◆ WRITTEN REQUEST
In the lines from the one containing "scientific name: Apurimacia boliviana" down to the one containing "determined by: Strong, M.", rename "name author" to "authority". Reproduce only those lines, with everything else unchanged.

Stored data
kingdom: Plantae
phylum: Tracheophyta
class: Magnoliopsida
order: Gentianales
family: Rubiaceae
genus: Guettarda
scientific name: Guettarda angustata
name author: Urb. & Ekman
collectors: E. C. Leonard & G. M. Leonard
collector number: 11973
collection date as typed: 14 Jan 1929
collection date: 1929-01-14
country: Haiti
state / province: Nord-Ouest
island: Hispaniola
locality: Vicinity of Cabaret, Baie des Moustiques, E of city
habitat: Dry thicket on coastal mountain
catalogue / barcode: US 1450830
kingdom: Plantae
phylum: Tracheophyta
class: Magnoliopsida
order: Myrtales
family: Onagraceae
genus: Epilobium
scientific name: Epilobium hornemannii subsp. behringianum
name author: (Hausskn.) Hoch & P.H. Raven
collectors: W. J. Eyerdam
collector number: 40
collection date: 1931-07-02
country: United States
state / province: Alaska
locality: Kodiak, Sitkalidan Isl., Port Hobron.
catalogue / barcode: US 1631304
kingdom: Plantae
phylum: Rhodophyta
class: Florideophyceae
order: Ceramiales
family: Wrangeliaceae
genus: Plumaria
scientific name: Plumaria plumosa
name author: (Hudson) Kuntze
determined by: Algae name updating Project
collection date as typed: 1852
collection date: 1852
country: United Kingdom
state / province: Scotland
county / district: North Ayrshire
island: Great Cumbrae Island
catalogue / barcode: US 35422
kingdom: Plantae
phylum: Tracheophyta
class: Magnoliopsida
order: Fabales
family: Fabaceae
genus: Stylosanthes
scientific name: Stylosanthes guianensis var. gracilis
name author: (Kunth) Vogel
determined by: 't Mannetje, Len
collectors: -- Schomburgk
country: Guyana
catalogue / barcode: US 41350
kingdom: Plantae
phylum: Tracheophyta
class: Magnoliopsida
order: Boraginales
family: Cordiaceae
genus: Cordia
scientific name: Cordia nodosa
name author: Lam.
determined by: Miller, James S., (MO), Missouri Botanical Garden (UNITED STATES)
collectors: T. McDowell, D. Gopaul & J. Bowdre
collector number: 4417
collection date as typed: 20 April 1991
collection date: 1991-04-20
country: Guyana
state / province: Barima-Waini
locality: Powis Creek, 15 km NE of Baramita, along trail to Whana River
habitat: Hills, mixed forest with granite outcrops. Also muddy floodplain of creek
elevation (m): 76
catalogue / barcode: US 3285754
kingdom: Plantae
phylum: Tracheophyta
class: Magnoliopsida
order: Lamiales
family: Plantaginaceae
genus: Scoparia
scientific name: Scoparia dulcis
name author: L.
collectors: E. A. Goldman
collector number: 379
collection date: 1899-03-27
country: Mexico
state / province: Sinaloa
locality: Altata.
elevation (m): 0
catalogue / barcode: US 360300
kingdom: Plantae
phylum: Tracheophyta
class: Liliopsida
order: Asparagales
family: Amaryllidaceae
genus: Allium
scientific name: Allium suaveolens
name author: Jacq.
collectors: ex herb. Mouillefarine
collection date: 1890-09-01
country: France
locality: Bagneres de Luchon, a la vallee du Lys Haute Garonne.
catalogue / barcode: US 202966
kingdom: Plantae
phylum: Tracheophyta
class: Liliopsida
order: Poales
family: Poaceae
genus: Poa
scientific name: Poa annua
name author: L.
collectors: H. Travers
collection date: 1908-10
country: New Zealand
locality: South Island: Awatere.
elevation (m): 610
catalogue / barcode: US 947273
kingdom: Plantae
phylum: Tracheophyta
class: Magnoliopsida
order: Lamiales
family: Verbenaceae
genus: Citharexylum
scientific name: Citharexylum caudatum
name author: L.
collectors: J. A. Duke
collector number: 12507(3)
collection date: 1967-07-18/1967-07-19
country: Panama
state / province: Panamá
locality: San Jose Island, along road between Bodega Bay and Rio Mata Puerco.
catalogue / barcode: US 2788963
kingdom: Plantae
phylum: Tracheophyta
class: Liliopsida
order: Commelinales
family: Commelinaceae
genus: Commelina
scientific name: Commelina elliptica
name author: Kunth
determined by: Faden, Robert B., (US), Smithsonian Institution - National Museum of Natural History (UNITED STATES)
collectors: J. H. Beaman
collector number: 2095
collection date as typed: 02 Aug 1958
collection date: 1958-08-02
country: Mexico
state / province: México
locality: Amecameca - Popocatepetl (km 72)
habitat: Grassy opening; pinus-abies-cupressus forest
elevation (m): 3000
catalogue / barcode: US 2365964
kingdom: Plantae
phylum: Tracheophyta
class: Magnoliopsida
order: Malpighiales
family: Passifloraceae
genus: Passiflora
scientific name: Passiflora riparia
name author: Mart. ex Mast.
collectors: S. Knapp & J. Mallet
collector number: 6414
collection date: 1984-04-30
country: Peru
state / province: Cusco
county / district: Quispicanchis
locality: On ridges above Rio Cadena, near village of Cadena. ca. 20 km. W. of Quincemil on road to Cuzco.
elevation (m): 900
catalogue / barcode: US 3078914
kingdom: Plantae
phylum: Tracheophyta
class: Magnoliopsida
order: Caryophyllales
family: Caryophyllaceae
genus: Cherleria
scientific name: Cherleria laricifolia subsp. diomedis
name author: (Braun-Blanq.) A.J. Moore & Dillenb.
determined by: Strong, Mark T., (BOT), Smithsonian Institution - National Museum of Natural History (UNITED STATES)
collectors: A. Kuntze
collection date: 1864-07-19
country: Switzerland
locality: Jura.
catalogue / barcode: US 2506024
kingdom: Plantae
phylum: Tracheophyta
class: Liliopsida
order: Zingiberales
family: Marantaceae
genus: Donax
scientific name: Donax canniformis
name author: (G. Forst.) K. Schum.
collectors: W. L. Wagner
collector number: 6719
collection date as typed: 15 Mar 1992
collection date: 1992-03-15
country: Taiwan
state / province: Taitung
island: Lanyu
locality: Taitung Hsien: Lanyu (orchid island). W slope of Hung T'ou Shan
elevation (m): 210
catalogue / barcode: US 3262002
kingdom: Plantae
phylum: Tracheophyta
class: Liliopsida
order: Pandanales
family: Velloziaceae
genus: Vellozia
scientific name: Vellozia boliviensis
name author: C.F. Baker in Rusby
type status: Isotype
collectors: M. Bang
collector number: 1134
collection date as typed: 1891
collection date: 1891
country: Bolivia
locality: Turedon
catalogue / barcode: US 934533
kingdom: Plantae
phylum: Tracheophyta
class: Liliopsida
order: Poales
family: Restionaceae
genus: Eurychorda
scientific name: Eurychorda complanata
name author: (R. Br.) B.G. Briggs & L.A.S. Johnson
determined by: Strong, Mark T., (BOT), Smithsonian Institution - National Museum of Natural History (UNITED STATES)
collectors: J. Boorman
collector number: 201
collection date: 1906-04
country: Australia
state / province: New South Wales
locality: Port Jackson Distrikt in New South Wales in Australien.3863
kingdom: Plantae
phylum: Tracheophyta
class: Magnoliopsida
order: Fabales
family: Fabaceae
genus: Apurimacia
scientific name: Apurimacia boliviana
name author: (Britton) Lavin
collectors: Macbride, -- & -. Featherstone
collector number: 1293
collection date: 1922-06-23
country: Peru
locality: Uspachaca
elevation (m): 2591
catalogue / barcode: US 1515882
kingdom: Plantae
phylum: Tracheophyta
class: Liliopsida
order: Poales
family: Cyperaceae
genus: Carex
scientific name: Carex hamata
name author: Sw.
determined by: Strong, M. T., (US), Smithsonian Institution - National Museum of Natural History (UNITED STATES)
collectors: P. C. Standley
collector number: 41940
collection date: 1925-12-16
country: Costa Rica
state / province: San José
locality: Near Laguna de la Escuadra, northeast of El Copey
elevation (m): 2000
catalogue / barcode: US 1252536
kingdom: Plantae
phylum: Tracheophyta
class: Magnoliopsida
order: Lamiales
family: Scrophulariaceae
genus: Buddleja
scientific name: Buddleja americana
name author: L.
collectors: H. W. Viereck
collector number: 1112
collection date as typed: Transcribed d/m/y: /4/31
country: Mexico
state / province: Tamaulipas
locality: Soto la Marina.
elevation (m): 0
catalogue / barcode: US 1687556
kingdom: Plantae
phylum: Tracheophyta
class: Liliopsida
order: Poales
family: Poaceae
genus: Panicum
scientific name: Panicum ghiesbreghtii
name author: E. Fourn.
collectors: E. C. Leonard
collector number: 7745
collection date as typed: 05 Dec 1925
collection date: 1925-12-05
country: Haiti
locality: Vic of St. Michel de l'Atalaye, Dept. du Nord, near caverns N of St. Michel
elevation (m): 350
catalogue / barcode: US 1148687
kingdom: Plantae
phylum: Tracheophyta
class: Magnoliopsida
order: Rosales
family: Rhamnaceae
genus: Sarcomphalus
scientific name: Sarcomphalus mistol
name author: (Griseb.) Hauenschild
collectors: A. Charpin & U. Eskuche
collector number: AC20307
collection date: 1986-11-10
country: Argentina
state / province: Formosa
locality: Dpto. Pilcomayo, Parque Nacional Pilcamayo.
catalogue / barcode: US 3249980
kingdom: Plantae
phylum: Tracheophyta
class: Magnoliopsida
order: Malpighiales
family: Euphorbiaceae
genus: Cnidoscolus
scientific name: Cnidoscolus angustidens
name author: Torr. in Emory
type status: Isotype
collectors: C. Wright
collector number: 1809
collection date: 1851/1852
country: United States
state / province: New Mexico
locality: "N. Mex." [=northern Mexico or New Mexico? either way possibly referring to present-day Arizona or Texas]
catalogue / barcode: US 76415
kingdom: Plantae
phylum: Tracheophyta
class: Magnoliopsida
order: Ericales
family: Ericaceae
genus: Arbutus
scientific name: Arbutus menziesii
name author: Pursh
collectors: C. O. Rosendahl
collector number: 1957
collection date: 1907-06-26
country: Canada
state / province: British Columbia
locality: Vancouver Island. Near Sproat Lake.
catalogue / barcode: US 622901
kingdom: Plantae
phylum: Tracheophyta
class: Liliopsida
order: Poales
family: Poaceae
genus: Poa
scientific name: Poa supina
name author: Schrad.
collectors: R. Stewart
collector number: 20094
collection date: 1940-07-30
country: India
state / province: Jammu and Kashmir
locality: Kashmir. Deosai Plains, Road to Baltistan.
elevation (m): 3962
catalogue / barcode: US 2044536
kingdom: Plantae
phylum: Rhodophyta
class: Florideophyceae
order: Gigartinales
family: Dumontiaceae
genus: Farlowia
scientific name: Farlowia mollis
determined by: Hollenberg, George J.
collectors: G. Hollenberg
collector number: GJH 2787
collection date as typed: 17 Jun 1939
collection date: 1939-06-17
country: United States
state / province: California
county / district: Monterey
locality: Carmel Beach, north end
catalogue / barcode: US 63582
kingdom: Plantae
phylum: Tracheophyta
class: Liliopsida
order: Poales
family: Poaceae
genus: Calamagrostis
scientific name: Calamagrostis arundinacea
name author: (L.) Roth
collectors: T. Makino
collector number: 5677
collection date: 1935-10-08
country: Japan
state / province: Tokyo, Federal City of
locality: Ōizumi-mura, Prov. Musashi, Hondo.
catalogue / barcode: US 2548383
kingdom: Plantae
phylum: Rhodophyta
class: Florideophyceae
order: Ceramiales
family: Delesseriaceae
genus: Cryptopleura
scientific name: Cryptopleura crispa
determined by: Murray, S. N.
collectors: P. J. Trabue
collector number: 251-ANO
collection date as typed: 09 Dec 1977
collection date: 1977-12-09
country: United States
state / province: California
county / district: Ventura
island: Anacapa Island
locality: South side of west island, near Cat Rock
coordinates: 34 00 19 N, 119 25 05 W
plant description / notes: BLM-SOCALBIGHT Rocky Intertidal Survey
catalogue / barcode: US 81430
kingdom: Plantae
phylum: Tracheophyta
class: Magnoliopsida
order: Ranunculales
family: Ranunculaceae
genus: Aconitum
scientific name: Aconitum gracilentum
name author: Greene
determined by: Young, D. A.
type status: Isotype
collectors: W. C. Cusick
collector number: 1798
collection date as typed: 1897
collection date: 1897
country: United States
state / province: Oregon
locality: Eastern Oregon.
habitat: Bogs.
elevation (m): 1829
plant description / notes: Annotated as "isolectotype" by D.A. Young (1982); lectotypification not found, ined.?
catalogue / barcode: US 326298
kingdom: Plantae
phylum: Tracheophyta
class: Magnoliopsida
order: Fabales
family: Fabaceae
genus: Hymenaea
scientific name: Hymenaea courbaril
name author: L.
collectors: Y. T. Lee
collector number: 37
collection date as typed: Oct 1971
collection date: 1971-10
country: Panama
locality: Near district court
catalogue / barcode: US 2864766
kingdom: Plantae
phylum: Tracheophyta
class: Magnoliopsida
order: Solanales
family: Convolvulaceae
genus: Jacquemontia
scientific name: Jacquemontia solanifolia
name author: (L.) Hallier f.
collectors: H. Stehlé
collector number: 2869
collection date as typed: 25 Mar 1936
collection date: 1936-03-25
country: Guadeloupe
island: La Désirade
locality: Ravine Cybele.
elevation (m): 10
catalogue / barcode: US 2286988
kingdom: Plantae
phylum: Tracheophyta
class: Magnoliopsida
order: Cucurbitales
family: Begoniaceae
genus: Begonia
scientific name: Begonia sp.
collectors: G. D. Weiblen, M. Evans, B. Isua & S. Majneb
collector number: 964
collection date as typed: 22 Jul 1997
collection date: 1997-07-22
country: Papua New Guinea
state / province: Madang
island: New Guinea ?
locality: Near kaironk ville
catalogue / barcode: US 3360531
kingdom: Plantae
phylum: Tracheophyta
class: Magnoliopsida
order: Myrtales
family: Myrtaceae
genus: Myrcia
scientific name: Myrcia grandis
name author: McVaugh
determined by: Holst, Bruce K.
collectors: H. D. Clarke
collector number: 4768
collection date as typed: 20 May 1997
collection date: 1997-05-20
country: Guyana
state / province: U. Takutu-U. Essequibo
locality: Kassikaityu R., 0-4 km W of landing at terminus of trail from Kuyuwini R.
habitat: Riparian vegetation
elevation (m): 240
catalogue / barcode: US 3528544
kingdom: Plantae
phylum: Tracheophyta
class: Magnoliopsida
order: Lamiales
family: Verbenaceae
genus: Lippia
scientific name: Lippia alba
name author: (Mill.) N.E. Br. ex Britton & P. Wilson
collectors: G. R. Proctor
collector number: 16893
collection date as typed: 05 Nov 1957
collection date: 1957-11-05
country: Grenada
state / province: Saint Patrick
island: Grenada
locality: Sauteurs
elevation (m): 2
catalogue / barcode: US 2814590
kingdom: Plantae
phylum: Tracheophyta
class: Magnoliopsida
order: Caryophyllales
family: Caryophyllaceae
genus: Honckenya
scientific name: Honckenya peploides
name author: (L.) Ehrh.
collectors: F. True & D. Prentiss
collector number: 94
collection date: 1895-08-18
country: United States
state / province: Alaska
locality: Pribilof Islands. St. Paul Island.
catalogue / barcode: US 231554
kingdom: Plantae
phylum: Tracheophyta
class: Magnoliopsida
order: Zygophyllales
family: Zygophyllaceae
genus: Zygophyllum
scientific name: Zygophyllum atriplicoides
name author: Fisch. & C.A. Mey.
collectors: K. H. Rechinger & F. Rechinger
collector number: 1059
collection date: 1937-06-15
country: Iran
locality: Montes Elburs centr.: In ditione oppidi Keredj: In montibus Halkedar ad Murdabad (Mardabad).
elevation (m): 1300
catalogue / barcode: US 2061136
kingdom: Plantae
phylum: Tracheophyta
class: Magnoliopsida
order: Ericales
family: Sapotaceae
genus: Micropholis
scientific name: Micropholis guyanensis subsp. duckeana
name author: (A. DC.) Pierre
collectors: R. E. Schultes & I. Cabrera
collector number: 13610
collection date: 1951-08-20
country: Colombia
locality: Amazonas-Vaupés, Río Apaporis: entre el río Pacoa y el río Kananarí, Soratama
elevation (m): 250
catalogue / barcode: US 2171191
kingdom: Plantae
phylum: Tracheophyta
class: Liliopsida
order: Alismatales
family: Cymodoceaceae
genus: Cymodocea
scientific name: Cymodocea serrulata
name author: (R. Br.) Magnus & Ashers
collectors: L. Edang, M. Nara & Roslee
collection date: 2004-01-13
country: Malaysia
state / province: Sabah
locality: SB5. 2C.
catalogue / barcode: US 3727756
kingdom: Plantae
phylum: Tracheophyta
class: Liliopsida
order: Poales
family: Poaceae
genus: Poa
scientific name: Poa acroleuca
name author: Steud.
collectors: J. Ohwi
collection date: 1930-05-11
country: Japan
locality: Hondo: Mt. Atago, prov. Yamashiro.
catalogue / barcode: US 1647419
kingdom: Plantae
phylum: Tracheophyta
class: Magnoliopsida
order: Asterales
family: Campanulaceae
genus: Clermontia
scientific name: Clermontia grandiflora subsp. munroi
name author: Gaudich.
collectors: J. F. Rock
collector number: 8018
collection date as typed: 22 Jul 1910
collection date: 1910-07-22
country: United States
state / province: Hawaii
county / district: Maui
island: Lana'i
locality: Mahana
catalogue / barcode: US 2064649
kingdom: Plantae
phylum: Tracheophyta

◆ OUTPUT OF THE EXERCISE
scientific name: Apurimacia boliviana
authority: (Britton) Lavin
collectors: Macbride, -- & -. Featherstone
collector number: 1293
collection date: 1922-06-23
country: Peru
locality: Uspachaca
elevation (m): 2591
catalogue / barcode: US 1515882
kingdom: Plantae
phylum: Tracheophyta
class: Liliopsida
order: Poales
family: Cyperaceae
genus: Carex
scientific name: Carex hamata
authority: Sw.
determined by: Strong, M. T., (US), Smithsonian Institution - National Museum of Natural History (UNITED STATES)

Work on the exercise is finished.